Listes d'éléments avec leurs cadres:
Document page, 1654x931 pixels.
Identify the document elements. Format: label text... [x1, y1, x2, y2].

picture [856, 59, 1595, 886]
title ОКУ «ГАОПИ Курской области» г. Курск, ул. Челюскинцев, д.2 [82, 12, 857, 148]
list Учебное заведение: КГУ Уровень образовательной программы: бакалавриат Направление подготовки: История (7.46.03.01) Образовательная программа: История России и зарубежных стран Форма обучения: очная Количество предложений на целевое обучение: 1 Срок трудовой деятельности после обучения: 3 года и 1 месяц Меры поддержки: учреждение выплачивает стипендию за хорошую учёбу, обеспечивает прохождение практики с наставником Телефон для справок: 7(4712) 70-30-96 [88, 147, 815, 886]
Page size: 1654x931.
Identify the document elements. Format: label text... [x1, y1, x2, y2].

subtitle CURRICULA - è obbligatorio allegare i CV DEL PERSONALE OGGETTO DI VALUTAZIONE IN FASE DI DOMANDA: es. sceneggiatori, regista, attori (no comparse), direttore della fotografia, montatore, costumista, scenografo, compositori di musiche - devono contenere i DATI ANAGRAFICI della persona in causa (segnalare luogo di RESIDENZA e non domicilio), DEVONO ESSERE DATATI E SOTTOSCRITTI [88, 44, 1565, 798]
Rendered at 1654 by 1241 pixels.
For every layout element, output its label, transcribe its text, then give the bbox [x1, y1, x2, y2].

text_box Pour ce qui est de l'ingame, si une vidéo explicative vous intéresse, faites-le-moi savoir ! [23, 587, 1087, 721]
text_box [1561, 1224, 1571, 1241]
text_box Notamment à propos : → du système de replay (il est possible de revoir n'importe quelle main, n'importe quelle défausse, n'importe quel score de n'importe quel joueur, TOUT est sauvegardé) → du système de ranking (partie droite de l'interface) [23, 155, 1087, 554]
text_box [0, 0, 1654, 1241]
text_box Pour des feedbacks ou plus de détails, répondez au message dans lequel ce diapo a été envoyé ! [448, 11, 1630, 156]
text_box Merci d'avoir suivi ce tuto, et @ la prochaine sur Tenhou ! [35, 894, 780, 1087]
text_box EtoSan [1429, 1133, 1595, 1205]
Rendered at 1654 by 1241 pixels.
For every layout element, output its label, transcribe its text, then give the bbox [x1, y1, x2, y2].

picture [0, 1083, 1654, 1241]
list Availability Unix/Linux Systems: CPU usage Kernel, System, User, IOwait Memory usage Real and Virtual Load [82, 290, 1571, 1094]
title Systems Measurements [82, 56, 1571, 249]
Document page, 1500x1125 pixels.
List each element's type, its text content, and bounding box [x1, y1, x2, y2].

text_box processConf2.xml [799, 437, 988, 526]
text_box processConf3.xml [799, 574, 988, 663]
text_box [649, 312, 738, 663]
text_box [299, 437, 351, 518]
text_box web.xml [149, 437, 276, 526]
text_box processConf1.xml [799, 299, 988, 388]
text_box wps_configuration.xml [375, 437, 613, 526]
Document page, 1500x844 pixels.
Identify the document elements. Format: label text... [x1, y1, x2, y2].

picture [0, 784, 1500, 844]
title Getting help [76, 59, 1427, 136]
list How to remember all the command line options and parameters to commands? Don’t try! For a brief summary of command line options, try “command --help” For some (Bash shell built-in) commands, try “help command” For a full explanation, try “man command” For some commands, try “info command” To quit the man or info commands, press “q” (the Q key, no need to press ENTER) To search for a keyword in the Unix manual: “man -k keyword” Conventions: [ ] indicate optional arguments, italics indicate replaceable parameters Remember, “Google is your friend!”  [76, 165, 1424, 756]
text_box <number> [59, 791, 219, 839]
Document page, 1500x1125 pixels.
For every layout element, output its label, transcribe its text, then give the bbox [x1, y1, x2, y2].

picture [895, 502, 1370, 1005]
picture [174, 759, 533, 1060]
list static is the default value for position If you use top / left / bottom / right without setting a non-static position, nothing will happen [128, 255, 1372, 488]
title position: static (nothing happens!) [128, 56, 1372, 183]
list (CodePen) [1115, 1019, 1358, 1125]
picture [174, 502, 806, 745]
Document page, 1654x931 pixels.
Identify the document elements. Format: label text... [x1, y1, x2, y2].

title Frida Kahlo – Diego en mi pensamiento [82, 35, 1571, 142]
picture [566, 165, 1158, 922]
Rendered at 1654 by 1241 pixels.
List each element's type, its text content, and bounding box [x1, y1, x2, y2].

Énoncé:
Réécrivez en CSV à deux colonnes, « consigne » et « reponse », les données allant du début jusqu'à la ligne contenant "12, 857, 148]", incluse. Mettez chaque texte avec sa réponse sur une même ligne, chaque champ entre guillemets et les sauts de ligne remplacés par des espaces.

Corrigé:
consigne,reponse
"Document page, 1654x931 pixels. Identify the document elements. Format: label text... [x1, y1, x2, y2].","picture [856, 59, 1595, 886] title ОКУ «ГАОПИ Курской области» г. Курск, ул. Челюскинцев, д.2 [82, 12, 857, 148]"